In the linked post the author says "In particular, DOM tests are tightly coupled to the structure of your code." and gives an example about a Selenium test that uses a brittle xpath that depends on a specific DOM structure.
Maybe I have not been exposed to enough of the industry to know that there are thousands of setups relying on flaky xpaths to target elements for testing. To me, it is not true that DOM tests are tightly couple to the structure of your code by default. It's a false statement made for marketing purposes and it is gross.
DOM tests "can be flaky", "are sometimes coupled to DOM structure" or whatever, is a fair assertion, but flakiness in DOM-driven testing is not a fact, it's a sign of badly written DOM-based tests. This is often the first thing I address in a code review of new tests written by somebody who does not write lots of FE test code, and they easily learn how to avoid it.
Maybe I'm wrong but it seems really really basic stuff to not create brittle selectors that fail tests for reasons we don't care about.
I like the OS-level interaction and agree that provides some advantages. I totally disagree that these advantages mean your solution wins at the "best way" to test, but it does clearly cover a different surface area than other automated solutions for E2E testing, and it seems like tests are pretty quick to knock out.

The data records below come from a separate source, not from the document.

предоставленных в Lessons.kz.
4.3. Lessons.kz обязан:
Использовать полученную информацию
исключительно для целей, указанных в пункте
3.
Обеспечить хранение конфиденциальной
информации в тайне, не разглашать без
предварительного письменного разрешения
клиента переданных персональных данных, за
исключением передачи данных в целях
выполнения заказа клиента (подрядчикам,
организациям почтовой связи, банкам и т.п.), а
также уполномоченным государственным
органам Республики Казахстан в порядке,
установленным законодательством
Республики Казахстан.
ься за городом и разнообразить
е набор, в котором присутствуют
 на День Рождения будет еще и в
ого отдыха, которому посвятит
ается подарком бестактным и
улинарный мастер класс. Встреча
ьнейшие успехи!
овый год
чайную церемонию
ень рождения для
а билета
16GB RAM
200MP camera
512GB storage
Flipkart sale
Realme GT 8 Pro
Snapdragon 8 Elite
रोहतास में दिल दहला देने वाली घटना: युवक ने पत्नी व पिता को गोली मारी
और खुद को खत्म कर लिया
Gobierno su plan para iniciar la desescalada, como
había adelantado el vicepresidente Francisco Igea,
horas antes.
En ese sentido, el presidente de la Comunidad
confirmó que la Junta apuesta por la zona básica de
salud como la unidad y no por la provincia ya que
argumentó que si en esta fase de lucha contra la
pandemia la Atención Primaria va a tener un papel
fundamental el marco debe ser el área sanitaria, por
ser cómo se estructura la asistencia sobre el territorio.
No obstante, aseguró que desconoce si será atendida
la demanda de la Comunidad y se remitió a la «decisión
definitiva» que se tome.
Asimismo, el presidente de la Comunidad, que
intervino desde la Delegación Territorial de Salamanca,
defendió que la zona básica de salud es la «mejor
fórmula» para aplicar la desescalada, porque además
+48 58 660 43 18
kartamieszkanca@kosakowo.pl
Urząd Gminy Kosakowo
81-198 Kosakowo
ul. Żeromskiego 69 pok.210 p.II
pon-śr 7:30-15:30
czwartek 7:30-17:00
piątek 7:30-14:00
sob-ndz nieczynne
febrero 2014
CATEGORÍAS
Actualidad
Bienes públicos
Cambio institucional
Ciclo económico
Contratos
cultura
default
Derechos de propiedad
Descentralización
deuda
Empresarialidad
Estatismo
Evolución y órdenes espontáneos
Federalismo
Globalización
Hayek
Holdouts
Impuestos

This solution could be a complement to other automated E2E tests, and I would see no reason that a PM or other party couldn't spin up and maintain some tests this way as quick-to-create set of tests to run against various builds, knowing that design changes will break them but that this is OK cause in theory it is quick to rewrite them.
But I couldn't see using this tool as the only E2E testing solution as though it is a superset of what Cypress/Selenium/Whatever tests are capable of. It is actually not a competitor with those tools. It's addresses different concerns with a little bit of overlap.
I'm happy to check out the free trial and see if I'm missing something, and eat crow if I'm being unfair here.